Monday, Dec. 01, 1997
TALES OF YOUNG MEN AND THEIR DREAMS OF GLORY
By RICHARD SCHICKEL
For the moment, which may extend to Academy Awards night, Matt Damon has cornered the always busy market in youthful, affronted innocence. And you have to admit he's pretty good at it. In The Rainmaker, playing Rudy Baylor, a young, undertrained lawyer trying his first case, he shows a nice sneaky knuckler, tracing an erratic path toward the strike zone. In Good Will Hunting, he pitches a sharp curve ball as a brilliant autodidact, confused by his own genius, alternately angry and vulnerable. Yet whether Damon has a high hard one, a true star's blowback fastball, is not a question these movies permit him to answer.
But The Rainmaker, cleverly adapted by Francis Ford Coppola from a John Grisham novel, is honest, commercial fun, and Good Will Hunting, which is written by Damon and his co-star (and old buddy) Ben Affleck, is finally dishonest, but in ways that will delude the impressionable into thinking it's saying something important.
Meantime, however, a couple of cheers for Coppola, who satisfies at least one ruling critical principle: any movie that offers successful employment to Mickey Rourke and Teresa Wright cannot be all bad. He's the only shyster in town who's willing to take a chance on young Rudy; she's his landlady who is nowhere near as ditsy as she looks. And like the rest of a constantly bestartling supporting cast, led by Jon Voight and Danny DeVito as deliciously disparate masters of legal sleaze, they're terrific. Another good rule is not to take Grisham novels as seriously as the writer does when you bring them to the screen, and Coppola fulfills that imperative too. This one is about a big insurance company trying to cheat a poor family out of medical payments that might save a boy's life. Justice in this matter is eventually served, but with comic klutziness and realistic ambiguity.
For a while, it's possible to hope that Good Will Hunting may partake of the same exuberant spirit. Damon's title character, Will Hunting (isn't that cute?), is a janitor at M.I.T., solving impossible equations a professor leaves on a blackboard. After hours, though, he joins his lowlife South Boston cronies for stupid boozing and brawling. Class issues, rarely raised in American movies, seem about to be interestingly engaged.

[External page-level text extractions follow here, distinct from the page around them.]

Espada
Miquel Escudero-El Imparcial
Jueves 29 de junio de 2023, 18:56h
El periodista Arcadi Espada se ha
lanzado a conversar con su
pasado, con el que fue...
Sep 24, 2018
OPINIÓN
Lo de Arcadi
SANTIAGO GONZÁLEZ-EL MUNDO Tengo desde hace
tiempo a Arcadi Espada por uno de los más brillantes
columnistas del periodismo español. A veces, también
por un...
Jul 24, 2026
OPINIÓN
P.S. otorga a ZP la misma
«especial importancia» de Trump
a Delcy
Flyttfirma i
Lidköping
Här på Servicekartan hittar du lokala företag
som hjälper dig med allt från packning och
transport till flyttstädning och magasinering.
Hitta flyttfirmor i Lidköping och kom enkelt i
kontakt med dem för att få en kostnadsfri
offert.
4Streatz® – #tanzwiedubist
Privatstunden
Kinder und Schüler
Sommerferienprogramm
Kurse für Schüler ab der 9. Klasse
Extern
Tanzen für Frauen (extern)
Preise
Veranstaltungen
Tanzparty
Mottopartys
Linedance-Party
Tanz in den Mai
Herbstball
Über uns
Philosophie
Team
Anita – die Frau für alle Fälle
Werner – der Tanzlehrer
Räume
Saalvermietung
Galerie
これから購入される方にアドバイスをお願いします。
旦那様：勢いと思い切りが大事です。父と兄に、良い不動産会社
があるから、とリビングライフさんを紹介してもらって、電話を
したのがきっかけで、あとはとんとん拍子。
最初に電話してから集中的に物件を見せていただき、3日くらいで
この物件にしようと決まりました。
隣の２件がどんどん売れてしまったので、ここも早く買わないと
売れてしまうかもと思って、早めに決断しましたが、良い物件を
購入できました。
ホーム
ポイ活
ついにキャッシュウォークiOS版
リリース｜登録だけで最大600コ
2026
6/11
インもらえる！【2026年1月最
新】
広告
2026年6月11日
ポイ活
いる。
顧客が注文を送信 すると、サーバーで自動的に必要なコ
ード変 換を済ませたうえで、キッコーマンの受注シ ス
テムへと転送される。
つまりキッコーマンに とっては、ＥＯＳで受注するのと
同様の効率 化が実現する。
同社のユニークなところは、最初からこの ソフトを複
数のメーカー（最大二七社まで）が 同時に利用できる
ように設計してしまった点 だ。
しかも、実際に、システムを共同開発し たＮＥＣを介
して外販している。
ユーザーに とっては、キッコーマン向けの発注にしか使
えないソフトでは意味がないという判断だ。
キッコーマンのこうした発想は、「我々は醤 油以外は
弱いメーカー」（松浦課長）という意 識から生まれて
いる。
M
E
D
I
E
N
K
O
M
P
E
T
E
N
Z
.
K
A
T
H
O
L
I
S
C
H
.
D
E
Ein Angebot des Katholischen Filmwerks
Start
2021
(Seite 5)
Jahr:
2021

But no, Will's inability to find love and embrace his upscale destiny is the product of childhood abuse, the memory of which he must recover. This brings on Robin Williams as--what else?--the humanist shrink, himself a troubled soul, but, like Will, redeemable (they are both baseball lovers). Hearts sinking, we are obliged to endure much pseudo-serious gabble as we head toward another painfully predictable triumph of the human spirit. There must be some better way of hunting our--and Oscar's--goodwill.